Elastische vervorming :Aanvankelijk vertoont de rubberen pantoffel elastisch gedrag. Wanneer het wordt gebogen, strekt het materiaal zich uit op het buitenoppervlak van de bocht en wordt het op het binnenoppervlak samengedrukt. De slipper is bestand tegen buigen dankzij de elasticiteit van de rubbercompound.
Plastische vervorming :Als de buigkracht een bepaalde drempel overschrijdt, kan de rubberen slipper plastische vervorming ondergaan. Dit betekent dat het materiaal permanente veranderingen in vorm en structuur ondergaat. De pantoffel kan nog enige mate van buiging behouden nadat de kracht is opgeheven, en het kan zijn dat deze niet volledig terugkeert naar zijn oorspronkelijke vorm.
Barsten en scheuren :Overmatig buigen kan leiden tot scheuren of scheuren in de rubberen pantoffel. Dit gebeurt wanneer het materiaal buiten zijn grenzen wordt uitgerekt of wordt onderworpen aan herhaalde buigcycli. Scheuren ontstaan doorgaans op punten met een hoge spanningsconcentratie, zoals scherpe randen of hoeken.

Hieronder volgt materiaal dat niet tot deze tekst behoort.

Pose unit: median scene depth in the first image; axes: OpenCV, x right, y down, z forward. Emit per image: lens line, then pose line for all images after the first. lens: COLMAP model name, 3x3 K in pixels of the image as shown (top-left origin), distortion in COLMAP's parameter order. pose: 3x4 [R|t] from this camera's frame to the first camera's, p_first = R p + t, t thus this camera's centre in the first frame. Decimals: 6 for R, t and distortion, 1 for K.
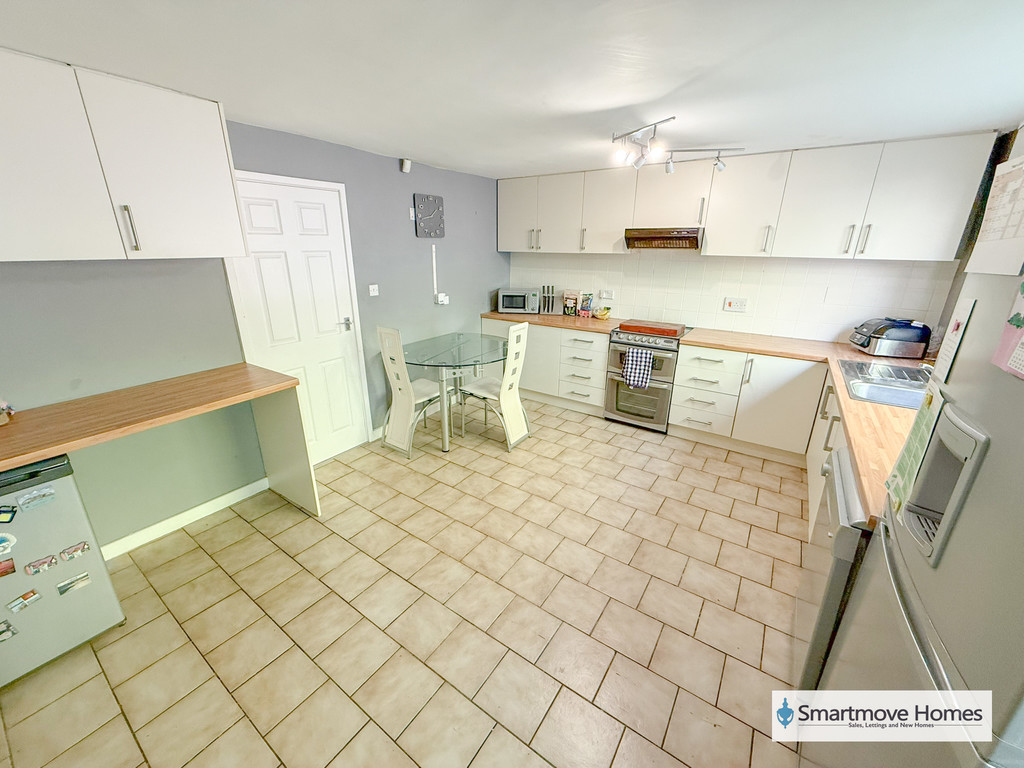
lens RADIAL K [[410.7, 0, 509.0], [0, 410.7, 384.4], [0, 0, 1]] dist [-0.000300, 0.000311]
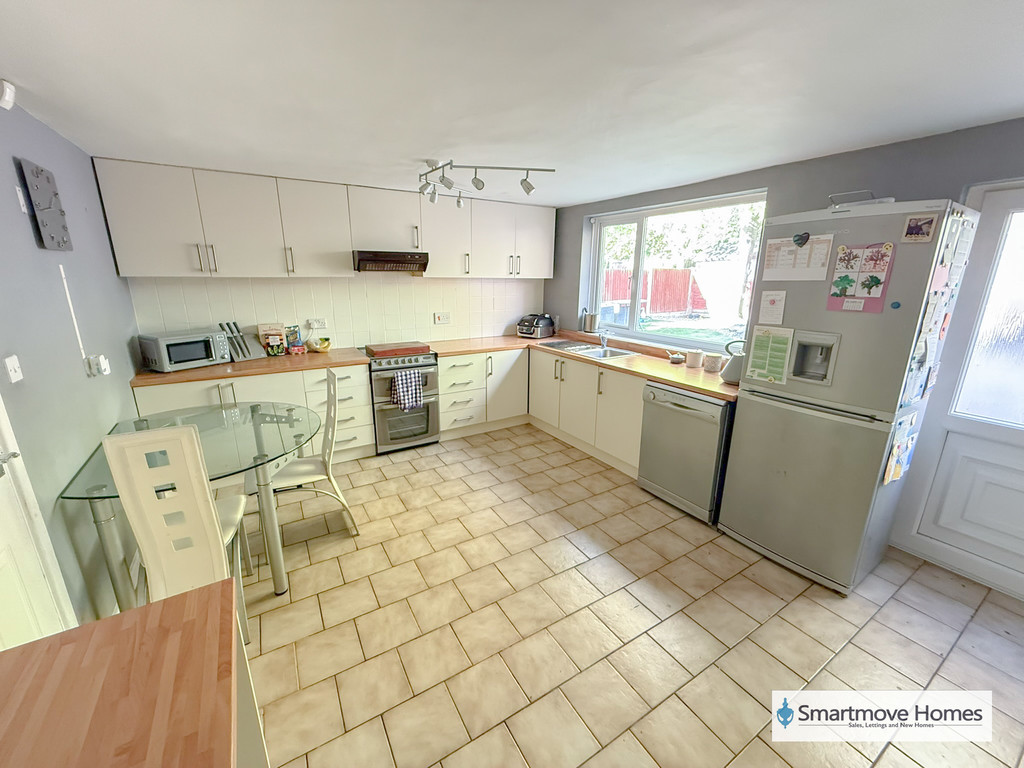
lens RADIAL K [[410.7, 0, 509.0], [0, 410.7, 384.4], [0, 0, 1]] dist [-0.000300, 0.000311]
pose [[0.400014, -0.244384, 0.883326, -0.478391], [0.289202, 0.948211, 0.131370, -0.115796], [-0.869684, 0.202910, 0.449974, 0.348618]]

Vormgeheugen :Sommige rubberen materialen hebben een vormgeheugen, waardoor ze na buiging of vervorming naar hun oorspronkelijke vorm kunnen terugkeren. Deze eigenschap is te danken aan de moleculaire structuur van het rubber en de manier waarop het reageert op temperatuur en mechanische belasting.
Materiaaleigenschappen :De fysieke en mechanische eigenschappen van het rubbermengsel dat in de pantoffel wordt gebruikt, spelen een belangrijke rol bij de reactie op buiging. Factoren zoals elasticiteit, treksterkte, scheursterkte en temperatuurbestendigheid beïnvloeden het vermogen van de pantoffel om buiging te weerstaan zonder blijvende schade.